Soren crosses paths with Anna Bella Nor, a single mom and severely stressed-out doctoral student at the University of Copenhagen whose dissertation defense on avian paleontology in just two weeks is threatened by the death of her advisor/examiner Dr. Helland, whom she had loathed. Detective Soren is (inexplicably)attracted to Anna Bella, who is both a suspect in the murder and one serious ball of rage whose mistreatment of her toddler, her parents, her friends, Soren, and everyone around her makes her an instantly unlikeable character, but who the author nonetheless intends as her heroine.
Soren brings his own hefty emotional baggage to a drama already rife with marital angst, parental lies, rage, jealousy, S&M, pedophilia, blackmail, and lots more. There is also lots of science here, which at first intrigued and drew me in, but which later turned out to be an unnecessarily detailed slog that seriously slowed down the plot and served more to highlight the author’s research skills than literary ones.
What the author does is take the half-dozen or more primary characters in the book, and give them such elaborate and dark backstories that I felt like I was drowning in dysfunction. Soren, for example, lost his parents in childhood, commits infidelity, buries his unacknowledged child, alienates his partner, and his misery is palpable but doesn’t make up for the fact that he isn’t the one to actually solve the core mystery of the story. Anna Bella has questions about her past which in the end don’t add up to a hill of beans and which definitely don’t excuse her ugly behavior throughout the book, but the reader is so inundated with details of her “mystery” that we clearly are supposed to care. The surviving paleontologist in the scientific dispute gets a virtual novel of his own, a plot line which keeps reappearing throughout the book and yet which adds virtually nothing to the murder mystery but which made me feel like I needed a shower every time he surfaced in the story. I could go on, but why?

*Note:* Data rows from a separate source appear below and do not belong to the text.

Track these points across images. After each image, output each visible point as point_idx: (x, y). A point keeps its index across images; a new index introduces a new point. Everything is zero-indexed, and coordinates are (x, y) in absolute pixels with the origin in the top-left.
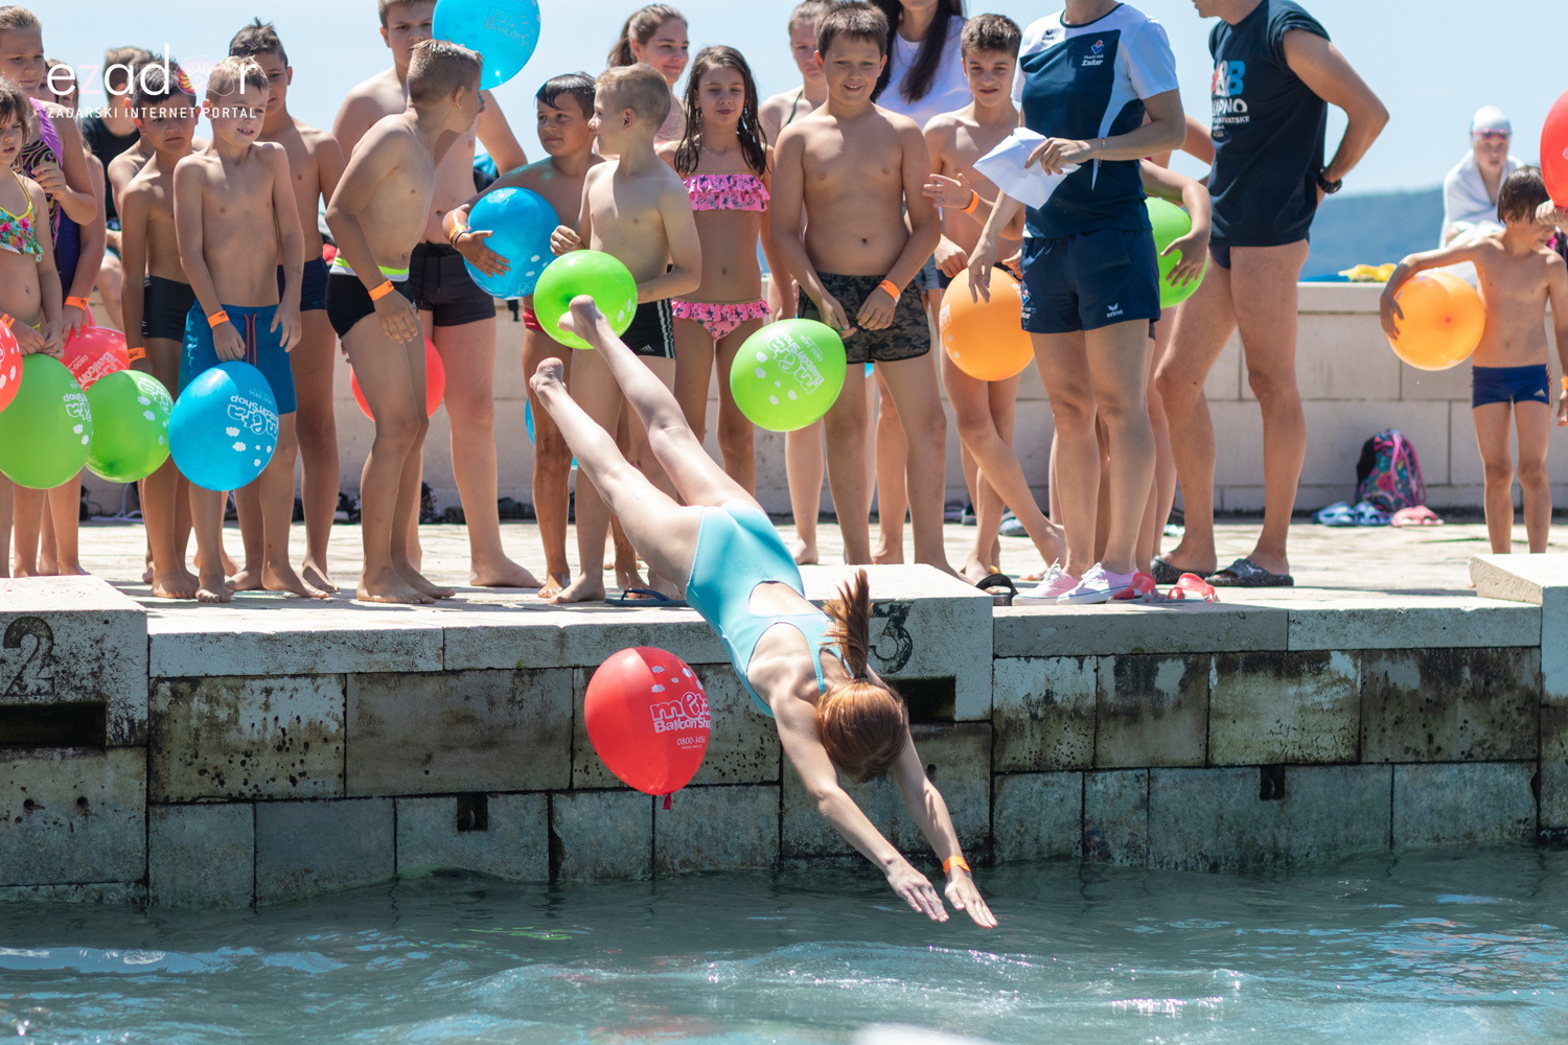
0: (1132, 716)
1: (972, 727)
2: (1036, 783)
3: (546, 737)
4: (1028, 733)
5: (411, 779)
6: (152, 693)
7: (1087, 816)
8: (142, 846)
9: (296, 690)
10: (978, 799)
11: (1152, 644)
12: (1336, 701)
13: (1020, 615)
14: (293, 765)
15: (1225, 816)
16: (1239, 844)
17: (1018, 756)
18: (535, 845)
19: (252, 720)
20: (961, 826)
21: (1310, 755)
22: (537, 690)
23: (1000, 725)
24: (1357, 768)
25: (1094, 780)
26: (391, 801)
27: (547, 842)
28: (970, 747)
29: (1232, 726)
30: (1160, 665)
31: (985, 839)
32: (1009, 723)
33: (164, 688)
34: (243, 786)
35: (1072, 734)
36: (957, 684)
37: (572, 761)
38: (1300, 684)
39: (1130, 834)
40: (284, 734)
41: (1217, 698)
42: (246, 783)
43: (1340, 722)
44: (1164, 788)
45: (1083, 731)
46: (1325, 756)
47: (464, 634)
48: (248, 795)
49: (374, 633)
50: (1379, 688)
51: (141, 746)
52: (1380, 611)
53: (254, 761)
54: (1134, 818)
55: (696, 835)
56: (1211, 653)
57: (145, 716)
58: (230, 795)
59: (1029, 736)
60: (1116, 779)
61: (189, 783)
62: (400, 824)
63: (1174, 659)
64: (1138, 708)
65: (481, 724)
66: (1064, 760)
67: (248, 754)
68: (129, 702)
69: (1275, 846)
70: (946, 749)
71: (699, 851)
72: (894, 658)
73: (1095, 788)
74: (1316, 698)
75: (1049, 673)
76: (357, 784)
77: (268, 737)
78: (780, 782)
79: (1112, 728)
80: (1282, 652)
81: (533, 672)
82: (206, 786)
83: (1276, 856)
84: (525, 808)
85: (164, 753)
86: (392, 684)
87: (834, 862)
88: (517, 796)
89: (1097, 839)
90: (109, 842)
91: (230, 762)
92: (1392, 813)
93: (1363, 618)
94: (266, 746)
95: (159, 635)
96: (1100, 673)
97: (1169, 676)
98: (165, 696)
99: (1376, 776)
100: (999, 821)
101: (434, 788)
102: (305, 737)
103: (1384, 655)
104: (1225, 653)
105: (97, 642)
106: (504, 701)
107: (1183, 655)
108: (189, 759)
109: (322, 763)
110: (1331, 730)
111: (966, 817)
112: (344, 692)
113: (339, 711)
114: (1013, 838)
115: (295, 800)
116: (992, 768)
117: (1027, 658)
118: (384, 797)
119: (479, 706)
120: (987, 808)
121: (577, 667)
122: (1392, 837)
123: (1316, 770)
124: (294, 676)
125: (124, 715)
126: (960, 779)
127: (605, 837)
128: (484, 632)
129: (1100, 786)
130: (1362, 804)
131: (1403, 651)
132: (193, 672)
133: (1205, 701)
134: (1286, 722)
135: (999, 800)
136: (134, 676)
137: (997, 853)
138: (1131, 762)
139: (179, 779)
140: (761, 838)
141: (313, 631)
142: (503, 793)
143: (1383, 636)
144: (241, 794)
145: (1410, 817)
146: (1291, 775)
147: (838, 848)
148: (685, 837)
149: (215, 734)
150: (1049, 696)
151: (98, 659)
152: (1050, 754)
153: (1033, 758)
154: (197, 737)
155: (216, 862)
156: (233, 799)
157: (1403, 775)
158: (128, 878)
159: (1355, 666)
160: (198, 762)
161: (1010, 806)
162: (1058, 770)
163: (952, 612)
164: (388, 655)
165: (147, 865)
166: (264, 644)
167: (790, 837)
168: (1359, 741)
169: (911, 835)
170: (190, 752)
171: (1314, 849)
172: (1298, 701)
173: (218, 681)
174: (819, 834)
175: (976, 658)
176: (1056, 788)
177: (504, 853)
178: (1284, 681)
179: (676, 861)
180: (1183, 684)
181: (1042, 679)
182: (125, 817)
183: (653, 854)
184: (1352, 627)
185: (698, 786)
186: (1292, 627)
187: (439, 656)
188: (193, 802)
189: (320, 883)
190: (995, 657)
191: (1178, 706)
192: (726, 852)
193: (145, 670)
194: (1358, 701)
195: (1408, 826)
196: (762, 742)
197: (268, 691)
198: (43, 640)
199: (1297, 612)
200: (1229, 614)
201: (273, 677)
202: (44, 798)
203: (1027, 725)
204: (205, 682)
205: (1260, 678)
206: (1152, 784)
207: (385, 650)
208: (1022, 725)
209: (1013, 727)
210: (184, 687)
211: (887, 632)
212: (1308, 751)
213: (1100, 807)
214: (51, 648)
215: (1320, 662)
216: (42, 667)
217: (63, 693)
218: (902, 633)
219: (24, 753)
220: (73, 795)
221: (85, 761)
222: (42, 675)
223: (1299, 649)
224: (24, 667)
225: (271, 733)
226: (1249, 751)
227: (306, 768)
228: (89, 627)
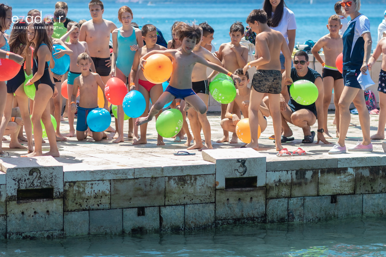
0: (300, 184)
1: (261, 188)
2: (276, 201)
3: (159, 193)
4: (275, 189)
5: (126, 204)
6: (64, 185)
7: (289, 208)
8: (62, 222)
9: (99, 184)
10: (263, 205)
11: (305, 167)
12: (349, 179)
13: (273, 161)
14: (98, 201)
15: (322, 208)
16: (325, 214)
17: (272, 195)
18: (156, 219)
19: (88, 191)
20: (259, 212)
21: (343, 192)
22: (156, 182)
23: (268, 187)
24: (354, 195)
25: (291, 200)
26: (122, 209)
27: (159, 218)
28: (261, 193)
29: (324, 186)
30: (306, 172)
31: (264, 215)
33: (67, 184)
34: (86, 207)
35: (285, 189)
36: (258, 178)
37: (165, 199)
38: (340, 176)
39: (299, 212)
40: (96, 194)
41: (320, 179)
42: (87, 206)
43: (350, 184)
44: (307, 201)
45: (288, 188)
46: (346, 193)
47: (139, 169)
48: (88, 209)
49: (117, 170)
50: (359, 176)
51: (62, 198)
52: (360, 158)
53: (89, 201)
54: (300, 209)
55: (195, 215)
56: (319, 169)
57: (63, 191)
58: (83, 209)
59: (275, 190)
60: (296, 199)
61: (73, 207)
62: (124, 215)
63: (310, 171)
64: (301, 182)
65: (143, 191)
66: (283, 195)
67: (87, 199)
68: (59, 188)
69: (334, 215)
70: (255, 193)
71: (196, 219)
72: (242, 172)
73: (291, 202)
74: (344, 179)
75: (280, 175)
76: (114, 206)
77: (92, 195)
78: (215, 202)
79: (295, 187)
80: (336, 168)
81: (156, 178)
82: (77, 207)
83: (334, 216)
84: (154, 210)
85: (67, 199)
86: (122, 182)
87: (228, 221)
88: (152, 207)
89: (291, 214)
90: (54, 221)
91: (83, 201)
92: (363, 206)
93: (356, 159)
94: (92, 197)
95: (66, 172)
96: (292, 174)
97: (309, 175)
98: (67, 186)
99: (359, 197)
100: (268, 210)
101: (132, 206)
102: (101, 195)
103: (361, 168)
104: (322, 169)
105: (51, 174)
106: (149, 185)
107: (312, 169)
108: (73, 201)
109: (105, 201)
110: (348, 186)
111: (260, 209)
112: (110, 184)
113: (109, 188)
114: (271, 214)
115: (99, 210)
116: (266, 198)
117: (275, 171)
118: (120, 209)
119: (143, 186)
120: (265, 207)
121: (166, 176)
122: (362, 211)
123: (344, 196)
124: (98, 181)
125: (58, 191)
126: (258, 201)
127: (173, 217)
128: (144, 169)
129: (292, 201)
130: (355, 204)
131: (365, 167)
132: (74, 180)
133: (317, 180)
134: (337, 185)
135: (268, 205)
136: (60, 181)
137: (267, 218)
138: (300, 195)
139: (71, 205)
140: (210, 216)
141: (103, 169)
142: (148, 207)
143: (361, 164)
144: (86, 209)
145: (367, 206)
146: (338, 197)
147: (229, 218)
148: (192, 216)
149: (79, 195)
150: (280, 180)
151: (51, 178)
152: (280, 194)
153: (276, 195)
154: (75, 196)
155: (80, 225)
156: (84, 210)
157: (365, 197)
158: (59, 229)
159: (354, 171)
160: (75, 201)
161: (270, 206)
162: (282, 198)
163: (256, 161)
164: (121, 175)
165: (63, 226)
166: (91, 173)
167: (217, 215)
168: (355, 189)
169: (246, 214)
170: (73, 199)
171: (344, 215)
172: (340, 180)
173: (80, 182)
174: (224, 215)
175: (262, 172)
176: (281, 202)
178: (336, 175)
179: (190, 222)
180: (312, 177)
181: (278, 176)
182: (58, 215)
183: (184, 220)
184: (353, 162)
185: (195, 204)
186: (338, 162)
187: (133, 175)
188: (74, 211)
189: (105, 229)
190: (267, 171)
191: (311, 182)
192: (202, 219)
193: (63, 180)
194: (354, 179)
195: (366, 209)
196: (211, 193)
197: (92, 184)
198: (38, 174)
199: (340, 158)
200: (323, 159)
201: (93, 181)
202: (39, 211)
203: (274, 187)
204: (77, 182)
205: (331, 174)
206: (305, 200)
207: (120, 174)
208: (273, 187)
209: (271, 188)
210: (72, 184)
211: (241, 166)
212: (342, 192)
213: (292, 206)
214: (40, 175)
215: (345, 170)
216: (38, 180)
217: (43, 186)
218: (244, 166)
219: (34, 200)
220: (46, 210)
221: (49, 202)
222: (38, 182)
223: (340, 167)
224: (34, 180)
225: (93, 194)
226: (328, 192)
227: (101, 202)
228: (49, 170)
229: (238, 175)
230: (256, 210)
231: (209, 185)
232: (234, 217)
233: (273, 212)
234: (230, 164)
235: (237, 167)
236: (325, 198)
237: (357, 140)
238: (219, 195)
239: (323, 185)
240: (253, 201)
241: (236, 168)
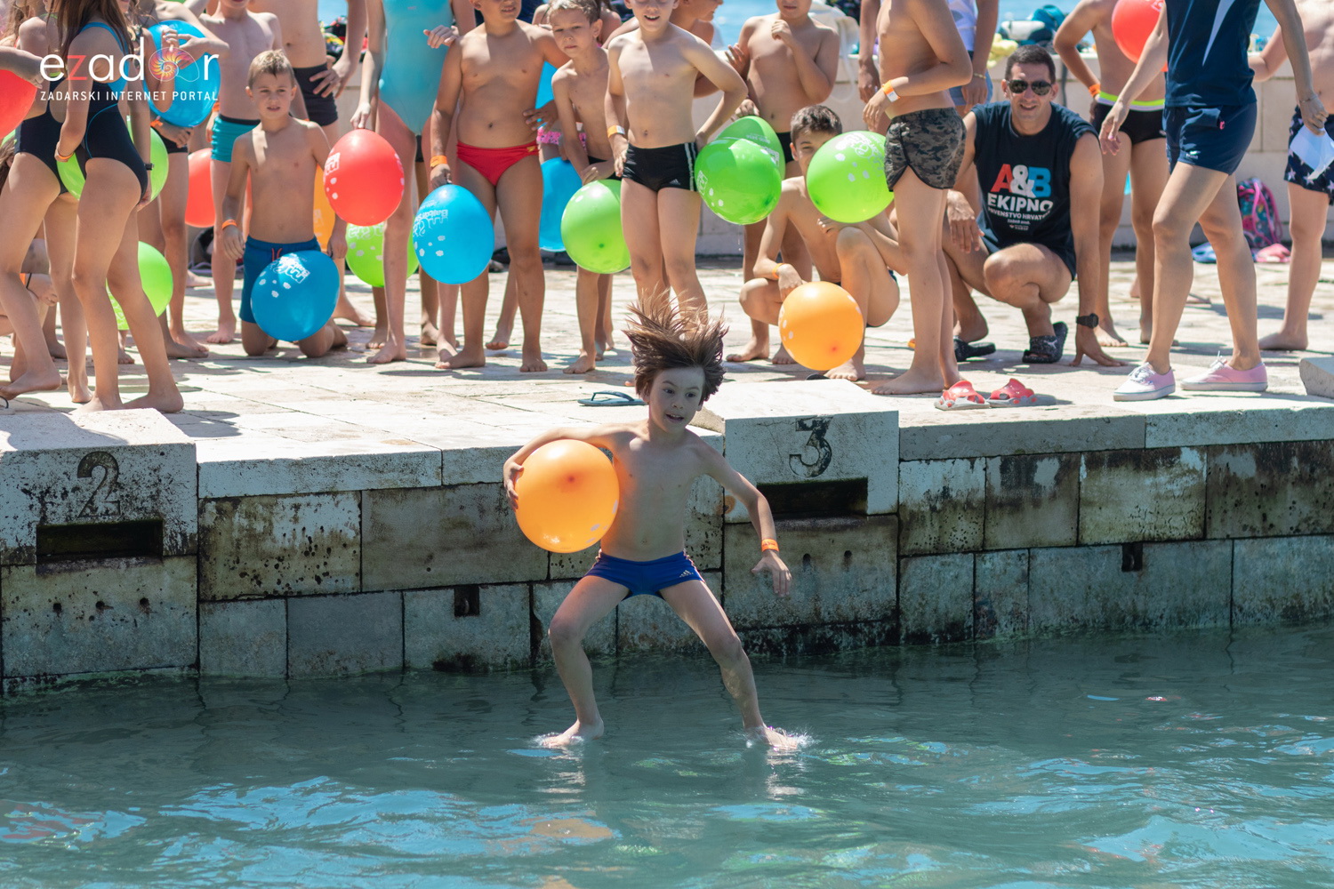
0: (1015, 506)
1: (881, 519)
2: (934, 564)
4: (928, 523)
5: (415, 575)
6: (201, 511)
7: (977, 590)
8: (194, 637)
9: (320, 505)
10: (887, 579)
11: (1032, 446)
12: (1186, 488)
13: (921, 425)
14: (318, 567)
15: (1093, 586)
16: (1104, 608)
17: (920, 541)
18: (519, 627)
19: (284, 531)
20: (873, 601)
21: (1164, 534)
23: (905, 517)
24: (1203, 543)
25: (983, 560)
26: (399, 594)
27: (529, 624)
28: (880, 535)
29: (1098, 512)
30: (1038, 463)
31: (893, 611)
32: (913, 514)
33: (211, 507)
34: (276, 585)
35: (965, 523)
36: (869, 484)
37: (549, 557)
38: (1155, 476)
39: (1013, 603)
40: (311, 542)
41: (1086, 490)
42: (279, 582)
43: (1189, 506)
44: (1042, 564)
45: (974, 520)
46: (1176, 534)
47: (459, 455)
48: (281, 592)
49: (384, 456)
50: (1221, 477)
51: (192, 554)
52: (1223, 413)
53: (286, 564)
54: (1017, 590)
55: (653, 614)
56: (1081, 452)
58: (266, 592)
59: (929, 526)
60: (1004, 560)
61: (232, 585)
62: (407, 612)
63: (1050, 458)
64: (1020, 499)
65: (473, 529)
66: (958, 544)
68: (182, 519)
69: (1135, 610)
70: (859, 538)
71: (655, 628)
72: (816, 464)
74: (1169, 487)
76: (371, 581)
77: (297, 544)
78: (722, 569)
79: (998, 517)
80: (1141, 449)
82: (246, 586)
83: (1136, 618)
84: (511, 596)
85: (211, 560)
86: (399, 498)
87: (767, 634)
88: (504, 586)
89: (986, 608)
90: (166, 634)
91: (266, 566)
92: (1232, 580)
93: (1208, 419)
94: (295, 552)
95: (206, 464)
96: (988, 471)
97: (1046, 472)
98: (211, 514)
99: (1219, 549)
100: (904, 596)
101: (435, 582)
102: (327, 543)
103: (1226, 450)
104: (1093, 452)
105: (155, 470)
106: (492, 509)
107: (1058, 454)
108: (232, 565)
109: (343, 563)
110: (1181, 513)
111: (876, 593)
112: (360, 506)
113: (356, 521)
114: (916, 609)
115: (320, 595)
116: (898, 552)
117: (928, 461)
118: (393, 591)
119: (472, 514)
120: (894, 585)
122: (1232, 600)
123: (1169, 546)
124: (318, 494)
125: (178, 530)
126: (871, 563)
128: (475, 453)
129: (988, 565)
130: (1207, 573)
131: (1242, 446)
132: (234, 493)
133: (1075, 492)
134: (1144, 507)
135: (904, 578)
136: (186, 497)
137: (902, 622)
138: (1014, 544)
139: (224, 580)
141: (334, 456)
142: (491, 584)
143: (1225, 434)
144: (275, 592)
145: (1247, 582)
146: (1148, 551)
147: (770, 621)
148: (642, 617)
149: (253, 543)
150: (945, 492)
151: (155, 484)
152: (947, 539)
153: (932, 542)
154: (238, 546)
155: (255, 648)
156: (268, 597)
157: (1241, 548)
158: (182, 662)
159: (1202, 459)
160: (239, 567)
161: (913, 582)
162: (953, 552)
163: (865, 425)
164: (396, 474)
165: (198, 652)
166: (293, 468)
168: (1205, 521)
169: (831, 610)
170: (233, 558)
171: (1167, 611)
172: (1154, 490)
173: (255, 499)
174: (754, 611)
175: (884, 462)
176: (951, 567)
177: (493, 633)
178: (1142, 473)
179: (635, 636)
180: (1058, 479)
181: (940, 477)
182: (180, 613)
183: (617, 631)
184: (1200, 427)
186: (1149, 428)
187: (438, 474)
188: (236, 599)
189: (342, 663)
190: (901, 460)
191: (1054, 496)
192: (677, 628)
193: (195, 492)
194: (1204, 488)
195: (1246, 590)
196: (707, 536)
197: (297, 507)
198: (110, 470)
199: (1153, 416)
200: (1096, 419)
201: (300, 495)
202: (112, 600)
203: (928, 516)
204: (244, 501)
205: (1123, 471)
206: (1032, 561)
207: (393, 471)
208: (923, 516)
209: (916, 518)
210: (227, 505)
211: (810, 443)
212: (1162, 531)
213: (988, 582)
214: (116, 477)
215: (1172, 457)
216: (110, 493)
217: (127, 514)
218: (823, 443)
219: (95, 563)
220: (137, 597)
221: (146, 568)
222: (110, 499)
223: (1155, 446)
224: (95, 493)
225: (300, 541)
226: (1112, 532)
227: (329, 569)
228: (148, 459)
229: (801, 474)
230: (865, 594)
231: (703, 509)
232: (789, 621)
233: (924, 602)
234: (774, 434)
235: (797, 446)
236: (1102, 553)
237: (1212, 351)
238: (736, 545)
239: (1096, 509)
240: (852, 565)
241: (796, 450)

Although author Gazan gives us both an interesting scientific premise and a novel new murder weapon to contemplate, I found the interminable scientific lectures, the often irrelevant backstories, and the typically jaundiced Scandinavian view of humanity unappealing. At least two extremely weird and pathetic characters surface from out of the blue and are thrust late into the story purely in order to help the author solve her murders. A cheap trick, in my opinion, and so contrived and shoddily composed that I may be stretching it in giving this mysteriously acclaimed book a 3-star rating.